La culture du gazon est sensible, particulièrement sur les zones les plus rases (greens, départs et fairways) et peuvent subir plusieurs types d’agressions. 

Maladies cryptogamiques (champignons), ravageurs (dégâts des animaux), plantes invasives... pour assurer un maintien satisfaisant en toute saison des surfaces de jeu, le recours aux fertilisants (biologiques ou de synthèse) et aux produits phytosanitaires (fongicides et herbicides) peut s’avérer nécessaire et vital.

Or ces matières, si elles sont mal utilisées, peuvent avoir un impact sur l’environnement, les milieux aquatiques et la santé des applicateurs.

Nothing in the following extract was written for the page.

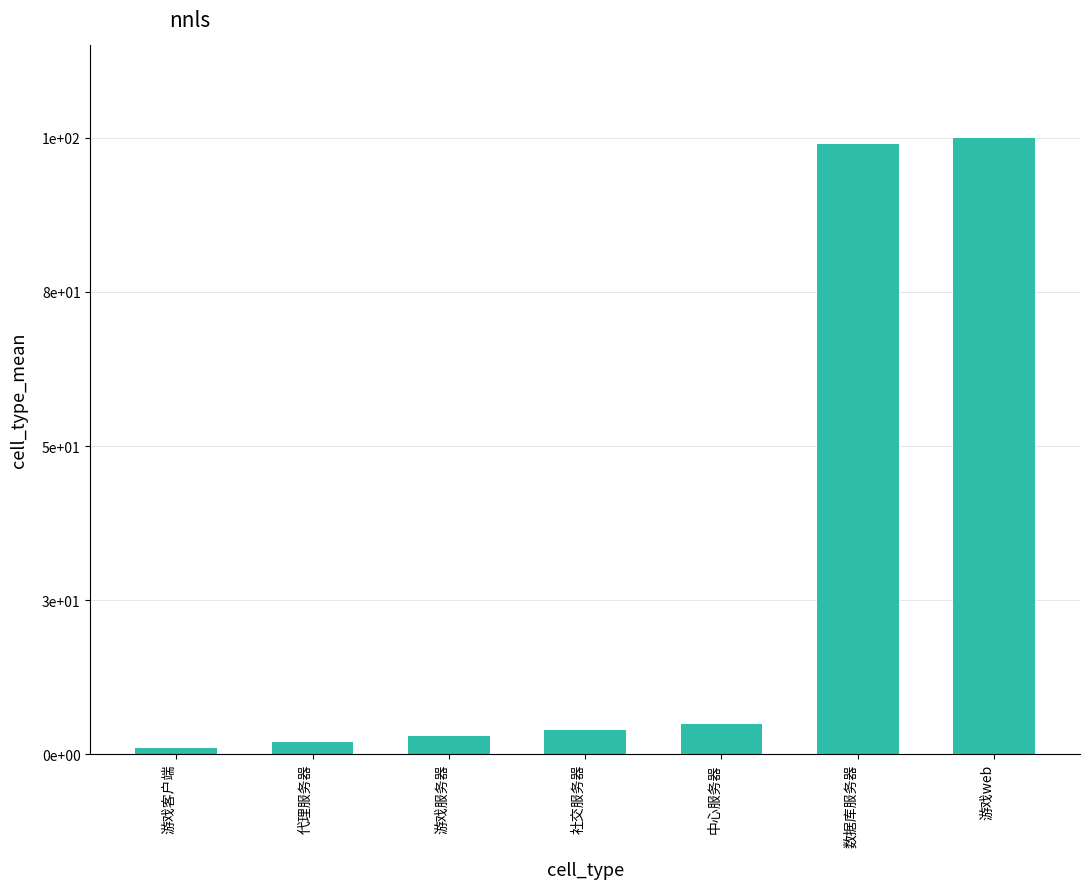

Where does the data first go above 4?

中心服务器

Les personnels d’entretien des terrains de golf connaissent ces risques au travers de leur expérience et de leur formation. Ils les manipulent avec beaucoup de précaution. Leur comportement vis-à-vis de ces produits a largement évolué depuis de nombreuses années. Cette prise de conscience des enjeux de préservation de l’environnement a contribué à une diminution considérable des quantités de matières utilisées. L’attention et la réactivité des intendants de terrain sont des qualités qu’ils ont développées pour notamment privilégier les traitements curatifs aux traitements préventifs, et ainsi réduire au maximum leur impact sur l’environnement et la ressource en eau. Par ailleurs, l’intensification des opérations mécaniques et l’adoption de méthodes culturales rationnelles ont fait la preuve de leur efficacité pour prévenir et limiter les risques maladies des gazons.

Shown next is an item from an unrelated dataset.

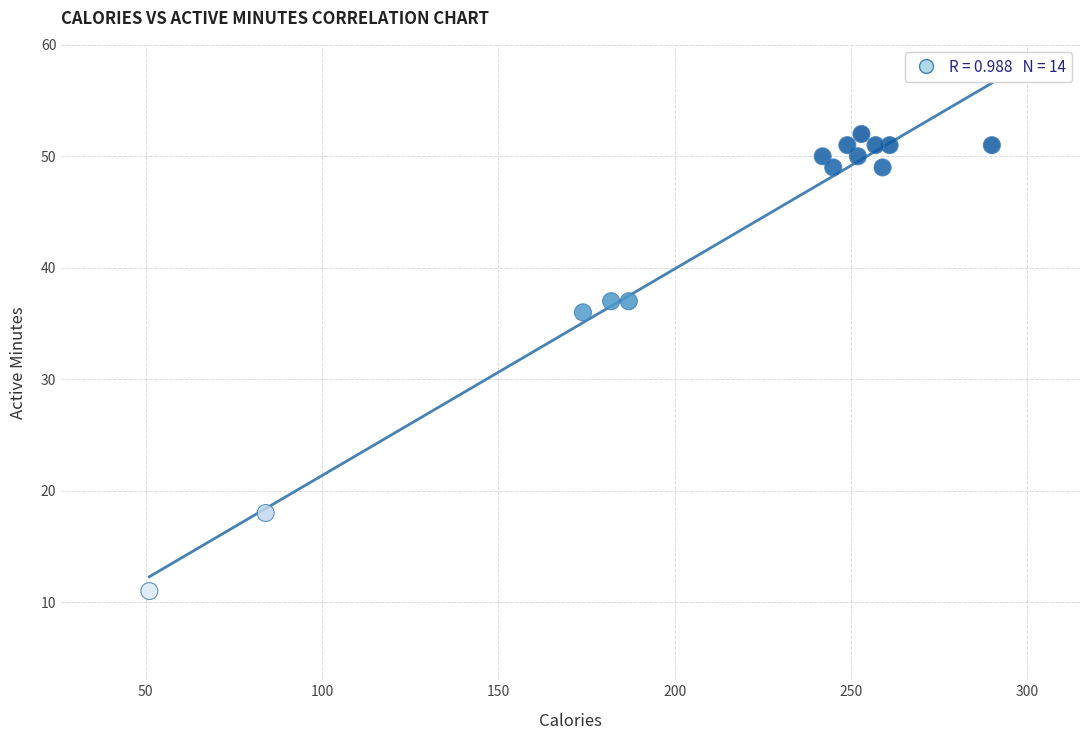

What is the range of Y values (max minus min)?

41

Cependant, malgré la mise en œuvre de ces solutions physiques et techniques, certaines périodes de l’année sont propices à la prolifération des maladies, la météo étant un facteur d’apparition et d’aggravation (conditions d’humidité, événements pluvieux, froid…). Dans ces cas précis, le recours à la « trousse à pharmacie » est le dernier rempart pour contenir les maladies et maintenir les parcours dans le meilleur état de jeu.

Les applications de produits phytosanitaires ou phytopharmaceutiques se concentrent principalement sur les surfaces les plus rases et en particulier les greens. Les greens ne représentant qu’un hectare des 50 que compte un golf de 18 trous.